Style File: After House Hunting In Aoyama, Acne Moves In

Style File
thumbnail After House Hunting In Aoyama, Acne Moves In
Dec 14th 2012, 14:50

“I like the residential feeling of the neighborhood,” said Acne’s Jonny Johansson, standing outside his new Tokyo flagship yesterday. “We wanted to build a house.” As they say in real estate, location, location, location. The Swedish label’s first sally into Japanese retail could hardly be better situated, amid not only residential buildings but also nearly every designer store in Christendom: around the corner from Herzog & de Meuron’s famous Prada store, Marc Jacobs, Cartier, and neighboring Jun Takahashi’s sublimely weird Undercover shop. The Aoyama space was formerly the home of Carla Sozzani’s 10 Corso Como. Acne now occupies half of the double-wide concrete building; Thom Browne is coming soon to the other half.

The store, some six months in the planning, increases Acne’s global footprint and joins its stores in New York, London, Berlin, and throughout Norway, Sweden, and Denmark. Menswear occupies the basement; womenswear and accessories, the ground floor and the salonlike second level. For the space, Johansson and architect Andreas Fornell sourced materials from around the world—blue granite from Italy, stone from Brazil, rugs custom-cut to resemble fabric swatches—and created metal-mesh partitions that will become a prominent feature of brand stores going forward. (It creates “almost a lace situation,” Johansson said.) Johansson has a stickler’s—to put it politely; “obsessive’s” might be closer to the mark—eye for every detail and designed all of the furnishings inside with his team, from the three-legged marble stools to the fiberglass armchairs. If he can perfect the designs, he added, they could one day become part of the Acne offerings, too.

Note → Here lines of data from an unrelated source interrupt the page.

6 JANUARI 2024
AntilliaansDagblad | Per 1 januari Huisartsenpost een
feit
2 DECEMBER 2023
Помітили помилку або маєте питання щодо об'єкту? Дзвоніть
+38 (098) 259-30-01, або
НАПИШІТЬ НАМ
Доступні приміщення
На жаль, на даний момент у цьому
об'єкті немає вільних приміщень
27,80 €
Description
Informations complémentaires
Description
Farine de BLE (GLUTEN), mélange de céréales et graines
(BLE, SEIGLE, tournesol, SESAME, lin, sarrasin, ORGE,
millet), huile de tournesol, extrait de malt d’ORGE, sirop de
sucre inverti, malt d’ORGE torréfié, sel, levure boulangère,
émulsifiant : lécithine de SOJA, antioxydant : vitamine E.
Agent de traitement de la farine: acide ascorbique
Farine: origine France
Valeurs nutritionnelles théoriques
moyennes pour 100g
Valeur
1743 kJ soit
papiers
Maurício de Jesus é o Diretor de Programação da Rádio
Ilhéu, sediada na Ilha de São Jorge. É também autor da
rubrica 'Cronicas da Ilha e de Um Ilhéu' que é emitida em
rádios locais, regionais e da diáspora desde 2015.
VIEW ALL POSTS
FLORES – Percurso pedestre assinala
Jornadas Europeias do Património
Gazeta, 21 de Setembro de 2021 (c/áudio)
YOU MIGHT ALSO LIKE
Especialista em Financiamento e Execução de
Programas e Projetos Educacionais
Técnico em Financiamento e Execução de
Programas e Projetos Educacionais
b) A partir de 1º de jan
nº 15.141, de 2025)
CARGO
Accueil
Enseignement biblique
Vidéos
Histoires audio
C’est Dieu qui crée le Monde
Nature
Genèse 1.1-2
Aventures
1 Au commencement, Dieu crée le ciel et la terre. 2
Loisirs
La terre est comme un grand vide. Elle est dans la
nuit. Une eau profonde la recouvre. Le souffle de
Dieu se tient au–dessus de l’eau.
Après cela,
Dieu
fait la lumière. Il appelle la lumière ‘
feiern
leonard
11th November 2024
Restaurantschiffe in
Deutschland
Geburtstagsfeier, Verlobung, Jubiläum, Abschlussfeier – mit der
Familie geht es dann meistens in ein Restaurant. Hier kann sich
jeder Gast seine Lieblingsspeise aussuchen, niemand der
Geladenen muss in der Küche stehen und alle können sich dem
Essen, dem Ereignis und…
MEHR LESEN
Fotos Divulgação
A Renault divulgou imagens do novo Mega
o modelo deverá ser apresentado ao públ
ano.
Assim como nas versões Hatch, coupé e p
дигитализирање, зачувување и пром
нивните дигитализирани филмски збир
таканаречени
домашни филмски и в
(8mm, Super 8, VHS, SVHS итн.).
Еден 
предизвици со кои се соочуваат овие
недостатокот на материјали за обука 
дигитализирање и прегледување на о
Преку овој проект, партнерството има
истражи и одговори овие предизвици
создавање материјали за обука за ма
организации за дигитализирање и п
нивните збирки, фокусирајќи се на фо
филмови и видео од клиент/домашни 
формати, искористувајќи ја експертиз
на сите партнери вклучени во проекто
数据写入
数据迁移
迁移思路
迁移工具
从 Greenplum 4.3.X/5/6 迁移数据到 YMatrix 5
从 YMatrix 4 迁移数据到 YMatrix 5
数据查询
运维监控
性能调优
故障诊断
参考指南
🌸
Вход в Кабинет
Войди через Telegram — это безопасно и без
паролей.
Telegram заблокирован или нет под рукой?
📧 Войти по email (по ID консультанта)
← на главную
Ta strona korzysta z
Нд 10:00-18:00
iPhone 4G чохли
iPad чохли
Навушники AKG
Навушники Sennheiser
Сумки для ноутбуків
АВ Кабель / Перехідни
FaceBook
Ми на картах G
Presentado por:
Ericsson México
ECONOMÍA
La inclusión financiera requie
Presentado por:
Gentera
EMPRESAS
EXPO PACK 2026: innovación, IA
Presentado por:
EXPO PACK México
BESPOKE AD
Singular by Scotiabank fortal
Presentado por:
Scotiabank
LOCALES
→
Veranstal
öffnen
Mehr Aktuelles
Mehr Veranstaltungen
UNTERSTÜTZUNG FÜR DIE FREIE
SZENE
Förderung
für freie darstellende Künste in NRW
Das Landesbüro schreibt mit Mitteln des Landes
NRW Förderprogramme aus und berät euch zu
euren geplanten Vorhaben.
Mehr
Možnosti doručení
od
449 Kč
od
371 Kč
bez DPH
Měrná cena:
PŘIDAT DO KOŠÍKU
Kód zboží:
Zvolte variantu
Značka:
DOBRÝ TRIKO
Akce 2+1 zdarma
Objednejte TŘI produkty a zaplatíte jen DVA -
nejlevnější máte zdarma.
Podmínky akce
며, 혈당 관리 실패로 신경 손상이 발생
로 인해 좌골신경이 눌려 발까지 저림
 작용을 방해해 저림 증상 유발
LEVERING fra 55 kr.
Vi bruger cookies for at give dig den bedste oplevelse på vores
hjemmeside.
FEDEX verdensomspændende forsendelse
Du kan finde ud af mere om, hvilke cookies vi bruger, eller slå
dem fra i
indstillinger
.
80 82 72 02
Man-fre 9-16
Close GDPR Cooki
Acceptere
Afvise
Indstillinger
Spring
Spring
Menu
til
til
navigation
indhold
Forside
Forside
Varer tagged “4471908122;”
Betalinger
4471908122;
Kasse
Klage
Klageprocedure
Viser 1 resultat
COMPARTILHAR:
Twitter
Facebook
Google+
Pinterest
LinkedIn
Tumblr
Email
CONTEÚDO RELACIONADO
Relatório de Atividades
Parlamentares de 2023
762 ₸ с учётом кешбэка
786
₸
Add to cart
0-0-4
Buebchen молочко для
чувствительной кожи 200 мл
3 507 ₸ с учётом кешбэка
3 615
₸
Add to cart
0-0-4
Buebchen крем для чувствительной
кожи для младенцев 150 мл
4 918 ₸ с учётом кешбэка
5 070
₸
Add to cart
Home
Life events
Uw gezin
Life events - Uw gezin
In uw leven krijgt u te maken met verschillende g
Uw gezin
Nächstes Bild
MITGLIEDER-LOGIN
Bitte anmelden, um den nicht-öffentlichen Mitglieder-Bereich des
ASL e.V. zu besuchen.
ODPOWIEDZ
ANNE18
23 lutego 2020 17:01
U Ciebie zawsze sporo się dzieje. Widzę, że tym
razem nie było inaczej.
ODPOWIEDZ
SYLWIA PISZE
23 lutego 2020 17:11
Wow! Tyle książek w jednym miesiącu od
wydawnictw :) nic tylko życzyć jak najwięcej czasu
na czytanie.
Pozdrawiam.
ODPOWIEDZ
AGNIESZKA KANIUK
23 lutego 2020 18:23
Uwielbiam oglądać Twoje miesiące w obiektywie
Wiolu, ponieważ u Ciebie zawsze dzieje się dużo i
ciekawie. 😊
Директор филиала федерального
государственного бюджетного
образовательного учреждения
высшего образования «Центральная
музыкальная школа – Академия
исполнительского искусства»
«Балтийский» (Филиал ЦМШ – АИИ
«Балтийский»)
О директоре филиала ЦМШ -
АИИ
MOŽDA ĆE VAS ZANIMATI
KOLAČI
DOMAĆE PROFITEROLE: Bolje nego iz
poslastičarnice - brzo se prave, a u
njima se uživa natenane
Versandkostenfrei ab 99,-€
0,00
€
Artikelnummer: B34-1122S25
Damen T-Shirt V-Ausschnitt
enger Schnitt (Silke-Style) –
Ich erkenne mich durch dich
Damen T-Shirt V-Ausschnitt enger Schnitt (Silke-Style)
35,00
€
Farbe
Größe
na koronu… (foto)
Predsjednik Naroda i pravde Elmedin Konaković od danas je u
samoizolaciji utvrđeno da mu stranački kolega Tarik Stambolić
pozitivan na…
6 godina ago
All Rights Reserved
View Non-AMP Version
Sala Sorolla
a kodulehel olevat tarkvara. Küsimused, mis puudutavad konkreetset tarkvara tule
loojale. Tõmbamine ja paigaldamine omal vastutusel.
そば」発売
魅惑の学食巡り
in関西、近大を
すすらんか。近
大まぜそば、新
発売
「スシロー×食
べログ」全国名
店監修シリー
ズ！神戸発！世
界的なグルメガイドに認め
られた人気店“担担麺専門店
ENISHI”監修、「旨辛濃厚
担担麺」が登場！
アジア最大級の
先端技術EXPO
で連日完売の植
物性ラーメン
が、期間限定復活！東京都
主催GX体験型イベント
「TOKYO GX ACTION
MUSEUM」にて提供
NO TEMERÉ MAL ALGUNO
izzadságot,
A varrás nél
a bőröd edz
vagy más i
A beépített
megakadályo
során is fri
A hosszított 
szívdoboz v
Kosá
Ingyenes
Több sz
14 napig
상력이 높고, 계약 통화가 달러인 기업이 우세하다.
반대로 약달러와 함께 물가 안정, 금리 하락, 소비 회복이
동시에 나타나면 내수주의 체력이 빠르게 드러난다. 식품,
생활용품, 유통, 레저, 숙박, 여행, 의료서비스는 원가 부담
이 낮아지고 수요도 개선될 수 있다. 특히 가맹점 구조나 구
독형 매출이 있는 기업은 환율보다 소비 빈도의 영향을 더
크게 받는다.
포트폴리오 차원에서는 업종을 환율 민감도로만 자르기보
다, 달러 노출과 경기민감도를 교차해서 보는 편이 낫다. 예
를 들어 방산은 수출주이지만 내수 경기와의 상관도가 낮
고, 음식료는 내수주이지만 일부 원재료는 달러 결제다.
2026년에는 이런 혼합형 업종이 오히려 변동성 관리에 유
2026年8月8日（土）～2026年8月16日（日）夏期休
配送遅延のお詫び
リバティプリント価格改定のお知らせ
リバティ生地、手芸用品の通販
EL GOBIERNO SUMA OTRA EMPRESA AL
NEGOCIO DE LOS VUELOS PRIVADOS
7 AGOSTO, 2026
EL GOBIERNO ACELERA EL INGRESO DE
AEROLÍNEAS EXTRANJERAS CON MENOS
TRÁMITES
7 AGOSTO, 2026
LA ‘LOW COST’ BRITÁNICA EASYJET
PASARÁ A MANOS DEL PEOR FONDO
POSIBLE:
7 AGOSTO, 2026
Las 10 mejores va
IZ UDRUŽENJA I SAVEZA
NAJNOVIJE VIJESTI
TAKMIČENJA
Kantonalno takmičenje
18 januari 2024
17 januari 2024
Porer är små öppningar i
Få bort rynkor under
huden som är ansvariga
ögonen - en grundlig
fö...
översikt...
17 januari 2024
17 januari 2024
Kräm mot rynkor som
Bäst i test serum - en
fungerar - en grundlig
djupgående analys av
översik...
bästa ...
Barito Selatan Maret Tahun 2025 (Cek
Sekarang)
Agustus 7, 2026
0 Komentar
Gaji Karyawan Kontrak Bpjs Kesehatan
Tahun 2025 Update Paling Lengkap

Acne’s new berth in Japan owes something to the label’s partner in the venture, Tomorrowland Ltd., the Japanese company that maintains both its own stores and franchises and partnerships in the area with labels like Isabel Marant and Dries Van Noten. The partnership, Johansson said, was the result of three years of romancing one another; Japan doesn’t want for corporations to franchise stores, but the right relationship couldn’t be rushed. “There are a lot of big companies here that do everything, from tractors to Mitsubishis,” he said. “But Tomorrowland is a family, which we like. They were very Japanese, but they understood us.” Judging from the throngs that mobbed the store opening last night, including everyone from top Japanese actors to photographers to boy-banders, the Tomorrowland family won’t be the only Japanese to get it.